Digital Sign: Verträge online abschließen

Von Alexandra Vollmer
3. September 2021
Lesezeit: 2 Minuten

Beim Bäcker brauchen wir sie nicht. Auch herkömmliche Käufe im Online Shop funktionieren ohne sie. Doch schon beim Handy-Vertrag kommen wir nicht um sie herum: Die Unterschrift. Zahlreiche Verträge bedürfen, um rechtskräftig zu sein, der Schriftform. Auch wenn der Verkaufsprozess in weiten Teilen digitalisiert wurde, hier stockte es regelmäßig. Und es wurde analog. 

Das war schlecht fürs Geschäft: Verträge ausdrucken, zusenden, unterschreiben, zurücksenden – das braucht nicht nur Zeit, sondern birgt auch die Gefahr, dass der Kunde noch einmal reflektiert und sich möglicherweise gegen die Transaktion entscheidet. Die elektronische Signatur verhindert diesen Bruch und ermöglicht eine vollständige Digitalisierung des Verkaufsprozesses. Eine Entwicklung, von der auch Online Shops zunehmend profitieren. Das finden wir richtig gut.

Quelle: Adobe

Sign Agreement inklusive

Um Verträge im Online-Business rechtskräftig abschließen zu können, muss ein entsprechendes Tool in das Shopsystem integriert werden. Adobe Commerce-Nutzer haben beispielsweise mit Adobe Sign die Möglichkeit, digitale Unterschriftsprozesse in die Customer Journey einzubetten. 

Nehmen wir einen Handy-Shop. Der Kunde entscheidet sich für ein handy und möchte auch gleich einen Nutzungsvertrag abschließen. Im Checkout hat er jetzt die Option, online zu unterschreiben. Assignment in wenigen Minuten. Der Kunde verlässt den Shop – mit handy und Nutzungsvertrag. Einfach per Klick.

Quelle: Adobe
Quelle: Adobe
Quelle: Adobe

Ganz sicher

Der Gesetzgeber zieht mit: So sind laut der eIDAS Verordnung elektronische Unterschriften in der gesamten EU ebenso rechtsgültig wie handschriftliche. 

Je nach Anwendungsmöglichkeit unterscheiden wir zwischen elektronischen und digitalen Signaturen. 

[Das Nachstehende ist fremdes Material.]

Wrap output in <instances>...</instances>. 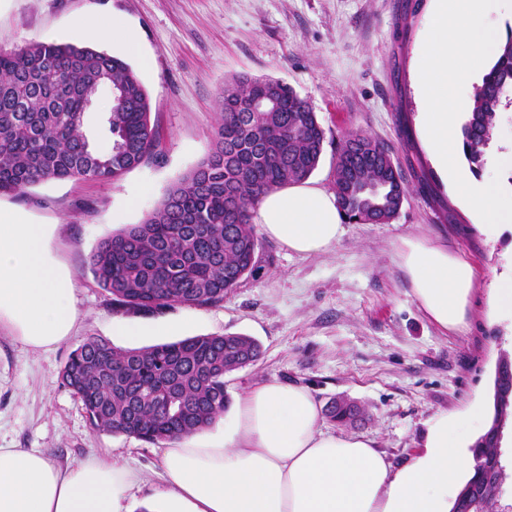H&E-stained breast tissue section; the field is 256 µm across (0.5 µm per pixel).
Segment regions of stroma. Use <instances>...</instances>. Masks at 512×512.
Segmentation results:
<instances>
[{"label": "stroma", "instance_id": "1", "mask_svg": "<svg viewBox=\"0 0 512 512\" xmlns=\"http://www.w3.org/2000/svg\"><path fill=\"white\" fill-rule=\"evenodd\" d=\"M431 8V0H0V49L69 41L71 21L86 13L134 29L140 54L128 63L149 95L160 138L158 158L118 181H53L0 195L1 207L54 225L55 255L76 288L74 337L65 345L35 351L0 325L1 448H40L64 467L107 451L143 477L131 500L161 489V445L93 429L60 373L87 337L124 348L112 323L130 315L112 307L88 257L101 239L139 223L204 158L224 87L242 76L281 81L309 102L325 131L312 178L326 189L334 187L336 146L348 133L388 148L404 176L402 207L386 224L346 223L340 242L316 257L263 238L257 269L222 305L146 316L152 333L137 347L209 334L252 337L262 355L225 375L229 399L276 378L307 387L323 405L354 400L364 420H328L325 428L373 438L396 468L419 452L432 417L491 405L496 364L512 356V339L492 309L512 230L489 234L424 148L413 63ZM406 238L441 244L471 264L461 330L442 331L413 296L396 260Z\"/></svg>", "mask_w": 512, "mask_h": 512}]
</instances>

Eine elektronische Unterschrift ist ein “elektronischer Sound, Symbol oder Prozess, der an einen Vertrag oder eine andere Aufzeichnung angehängt oder logisch damit verbunden ist, die auf elektronischem Wege erstellt, gesendet, kommuniziert, empfangen oder gespeichert wird.” (Quelle: SSL.com) Eine elektronische Signatur ist also eher für die Identifizierung eines Vertrages oder einer Aufzeichnung geeignet. Eine digitale Signatur dagegen wird dafür genutzt, die Identität des Unterzeichners und die Integrität und Korrektheit des Dokuments zu gewährleisten. Hier will man also garantieren, dass die Unterschrift im pdf auch von der jeweiligen Person stammt.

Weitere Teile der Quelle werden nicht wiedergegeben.